You're making a strong inverse argument of "nobody got fired for using Java" against Lisp specifically.


Would that be “nobody got hired for using Lisp”? Because based on the number of Lisp job postings...


I don't necessarily disagree with you; merely pointing out that you simultaneously say that you aren't out to dig at Lisp and then reply by sarcastically digging at Lisp.
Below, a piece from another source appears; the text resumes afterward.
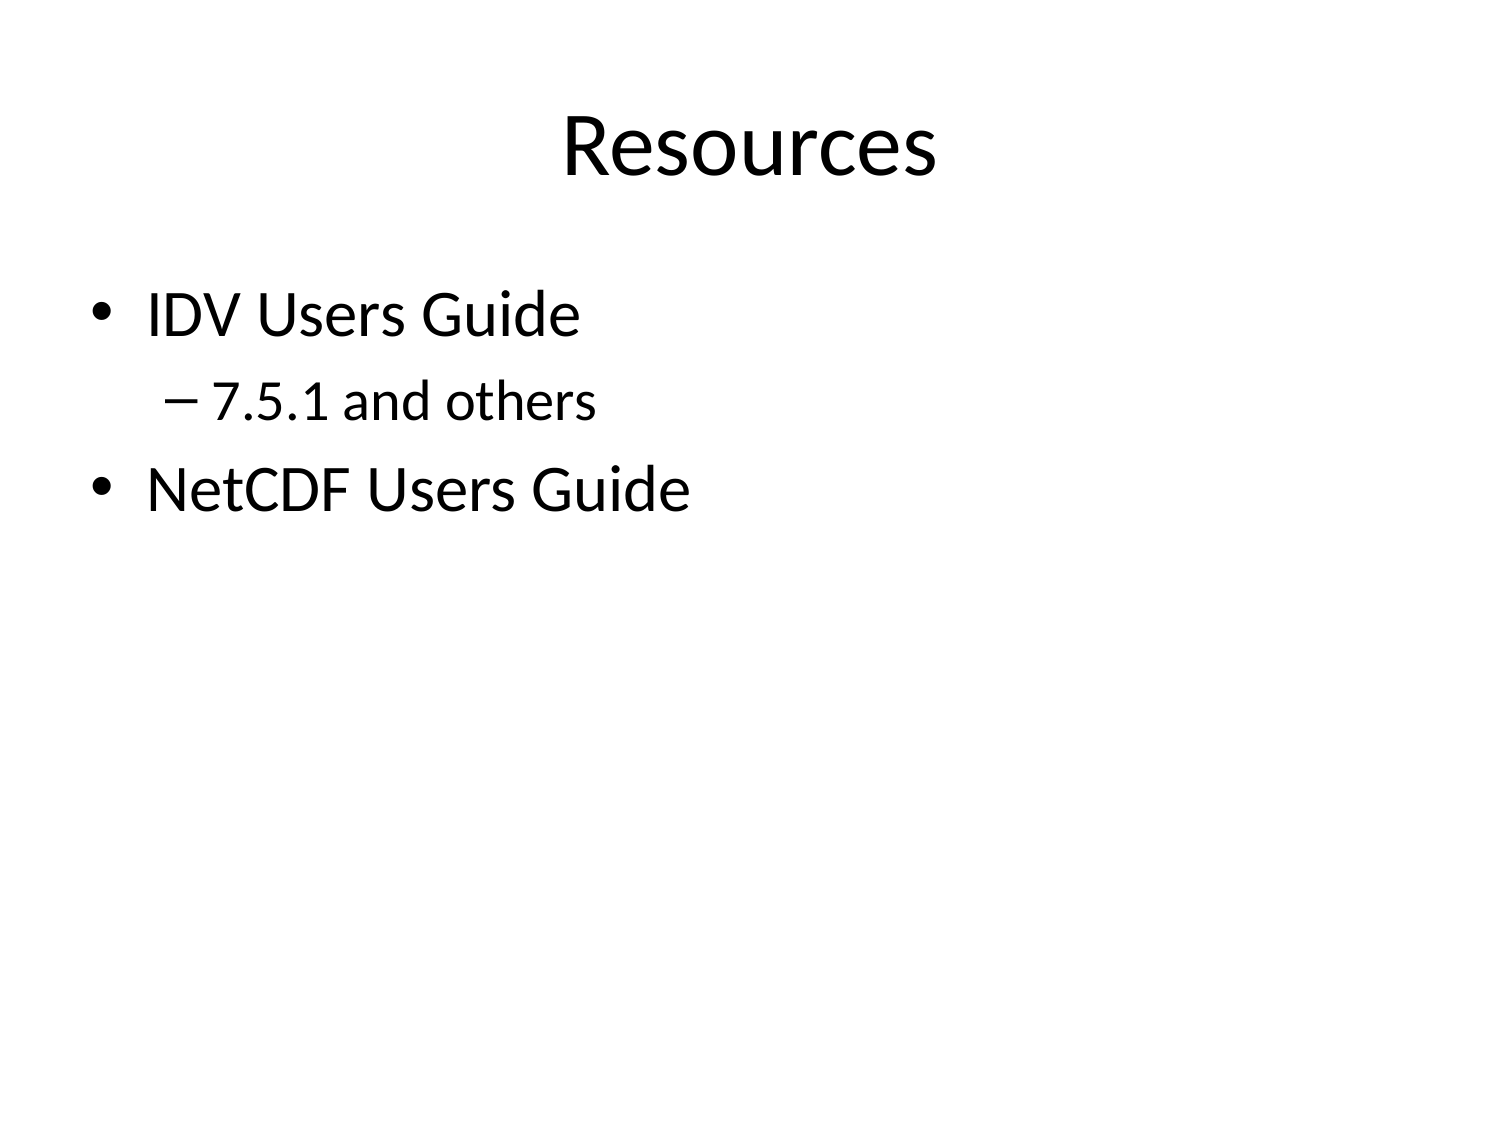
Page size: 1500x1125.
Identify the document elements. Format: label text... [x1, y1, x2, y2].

title Resources [75, 45, 1425, 233]
list IDV Users Guide 7.5.1 and others NetCDF Users Guide [75, 262, 1425, 1005]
It’s more of a dark dig at the job market. Fewer users isn’t worse, but it is fewer users.


Can we please refrain from the modern definition of “harm” to mean “I feel bad when people disagree with me”? If you feel harmed when encountering opinions and arguments different from your own, that’s something you need to work on personally, not the responsibility of other people.


What you're saying is well and good. People in online forums should grow thick skins or else stay out and all that.

I'm talking about actual economic harm here, though. Decision makers in organizations being influenced by made up articles that trash-talk Lisp people, resulting in reduced opportunities in that area.


The fact that millions of programs use the exact same code, is what makes exploring that code for vulnerabilities worthwhile. If there was more original code, it would have less impact when a vulnerability was exploited and much more effort would be needed to attack each application. Luckily LLM can help us create and test that unique code at a lower cost than before. The problem with everyone not rolling their own library code, is that the experts code often contains issues that exist but do not become public knowledge for years, because libary users don't bother to look at it or understand the code, they don't understand how it works or use it correctly.